This 13 year old Ledaig has spent its life in a single sherry butt (#900174) before being bottled under The Whisky Exchange’s relatively new namesake independent bottling label. The type of butt is unspecified, but it feels to me to be a high quality (still active) oloroso refill rather than a 1st fill. 622 bottles have been produced at 57.4% ABV and are available at a cost of £94.95 each from The Whisky Exchange.
Nose: Immediate tar and bitumen road surfacing, alongside felt roofing and aspects of treated bandages and hospital antiseptic. Brown sugars sit with chocolate cake, topped with lemon peels and shaved zest, whilst ‘greenhouse’ aromas of warmed fruits and leafy vines mingle with damp hay and burnt pan oils. Reduction adds a sense of brightness with crystalline and preserved lemons, cocktail cherries and After Eight mints.

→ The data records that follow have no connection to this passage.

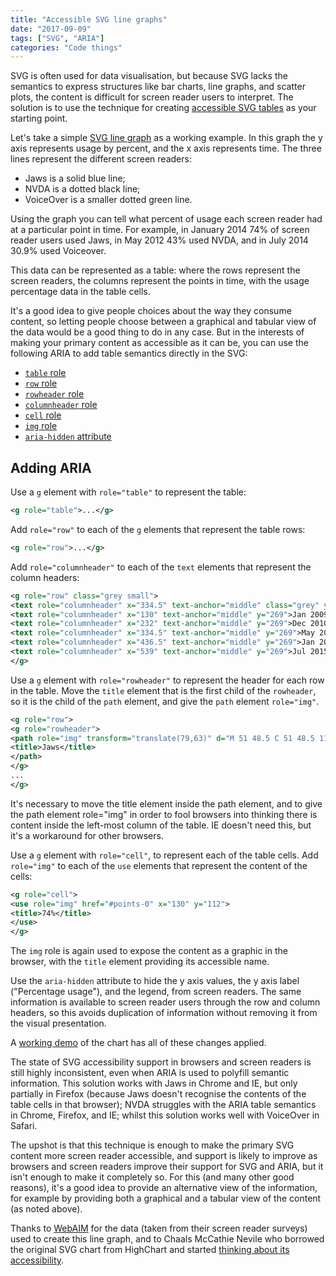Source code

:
 ```yaml
---
title: "Accessible SVG line graphs"
date: "2017-09-09"
tags: ["SVG", "ARIA"]
categories: "Code things"
---
```


SVG is often used for data visualisation, but because SVG lacks the semantics to express structures like bar charts, line graphs, and scatter plots, the content is difficult for screen reader users to interpret. The solution is to use the technique for creating [accessible SVG tables](https://tink.uk/accessible-svg-tables/) as your starting point.

Let's take a simple [SVG line graph](https://design-patterns.tink.uk/svg-line-graph/original.html) as a working example. In this graph the y axis represents usage by percent, and the x axis represents time. The three lines represent the different screen readers:

* Jaws is a solid blue line;
* NVDA is a dotted black line;
* VoiceOver is a smaller dotted green line.

Using the graph you can tell what percent of usage each screen reader had at a particular point in time. For example, in January 2014 74% of screen reader users used Jaws, in May 2012 43% used NVDA, and in July 2014 30.9% used Voiceover.

This data can be represented as a table: where the rows represent the screen readers, the columns represent the points in time, with the usage percentage data in the table cells.

It's a good idea to give people choices about the way they consume content, so letting people choose between a graphical and tabular view of the data would be a good thing to do in any case. But in the interests of making your primary content as accessible as it can be, you can use the following ARIA to add table semantics directly in the SVG:

* [`table` role](https://w3.org/tr/wai-aria-1.1#table)
* [`row` role](https://w3.org/tr/wai-aria-1.1#row)
* [`rowheader` role](https://w3.org/tr/wai-aria-1.1#rowheader)
* [`columnheader` role](https://w3.org/tr/wai-aria-1.1#columnheader)
* [`cell` role](https://w3.org/tr/wai-aria-1.1#cell)
* [`img` role](https://w3.org/tr/wai-aria-1.1#img)
* [`aria-hidden` attribute](https://w3.org/tr/wai-aria-1.1#aria-hidden)

## Adding ARIA

Use a `g` element with `role="table"` to represent the table:

```svg
<g role="table">...</g>
```

Add `role="row"` to each of the `g` elements that represent the table rows:

```svg
<g role="row">...</g>
```

Add `role="columnheader"` to each of the `text` elements that represent the column headers:

```svg
<g role="row" class="grey small">
<text role="columnheader" x="334.5" text-anchor="middle" class="grey" y="306">Time</text>
<text role="columnheader" x="130" text-anchor="middle" y="269">Jan 2009</text>
<text role="columnheader" x="232" text-anchor="middle" y="269">Dec 2010</text>
<text role="columnheader" x="334.5" text-anchor="middle" y="269">May 2012</text>
<text role="columnheader" x="436.5" text-anchor="middle" y="269">Jan 2014</text>
<text role="columnheader" x="539" text-anchor="middle" y="269">Jul 2015</text>
</g>
```

Use a `g` element with `role="rowheader"` to represent the header for each row in the table. Move the `title` element that is the first child of the `rowheader`, so it is the child of the `path` element, and give the `path` element `role="img"`.

```svg
<g role="row">
<g role="rowheader">
<path role="img" transform="translate(79,63)" d="M 51 48.5 C 51 48.5 112.5 53 153.3 56.8 C 194 61 214 68 255.5 68 C 296 68 317 67.5 357.7 67.5 C 398.5 67.5 460 105 460 105" class="s1" stroke-linecap="round">
<title>Jaws</title>
</path>
</g>
...
</g>
```

It's necessary to move the title element inside the path element, and to give the path element role="img" in order to fool browsers into thinking there is content inside the left-most column of the table. IE doesn't need this, but it's a workaround for other browsers.

Use a `g` element with `role="cell"`, to represent each of the table cells. Add `role="img"` to each of the `use` elements that represent the content of the cells:

```svg
<g role="cell">
<use role="img" href="#points-0" x="130" y="112">
<title>74%</title>
</use>
</g>
```

The `img` role is again used to expose the content as a graphic in the browser, with the `title` element providing its accessible name.

Use the `aria-hidden` attribute to hide the y axis values, the y axis label ("Percentage usage"), and the legend, from screen readers. The same information is available to screen reader users through the row and column headers, so this avoids duplication of information without removing it from the visual presentation.

A [working demo](https://design-patterns.tink.uk/svg-line-graph/index.html) of the chart has all of these changes applied.

The state of SVG accessibility support in browsers and screen readers is still highly inconsistent, even when ARIA is used to polyfill semantic information. This solution works with Jaws in Chrome and IE, but only partially in Firefox (because Jaws doesn't recognise the contents of the table cells in that browser); NVDA struggles with the ARIA table semantics in Chrome, Firefox, and IE; whilst this solution works well with VoiceOver in Safari.

The upshot is that this technique is enough to make the primary SVG content more screen reader accessible, and support is likely to improve as browsers and screen readers improve their support for SVG and ARIA, but it isn't enough to make it completely so. For this (and many other good reasons), it's a good idea to provide an alternative view of the information, for example by providing both a graphical and a tabular view of the content (as noted above).

Thanks to [WebAIM](https://webaim.org) for the data (taken from their screen reader surveys) used to create this line graph, and to Chaals McCathie Nevile who borrowed the original SVG chart from HighChart and started [thinking about its accessibility](https://svg-access-w3cg.github.io/use-case-examples/hc-chart/notes.html).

Taste: Voluminous and robust with coal dust, laden ashtrays and dry mentholated smokiness. Chocolate dipped cherries and freshly squeezed lime juice mingle with a selection of orchard and berry fruits before reverting to burnt toffee and Vicks Vaporub. Water adds apple slices and hearth sootiness alongside tree resin, potpourri and increasingly medicinal peat smoke.
Finish: Long with jammy red berries, bituminous smoke, gravel and a minty-fresh last hurrah.
Evocative Ledaig which ably shows off both the distillate and the sherry cask – with neither feeling overpowered. Integrated, layered and responding well to the addition of water. All in all quite delicious and easy to recommend.
It’s worth noting that this not nearly as left-field (meaty/fishing/rubbery etc) as Ledaig can be. Similarly, this particularly bottling offers a more controlled take on peat vs. sherry than other recent expressions – that’s not to say it’s quiet. Far from it. But it’s not a high pitched 1st fill uproar either.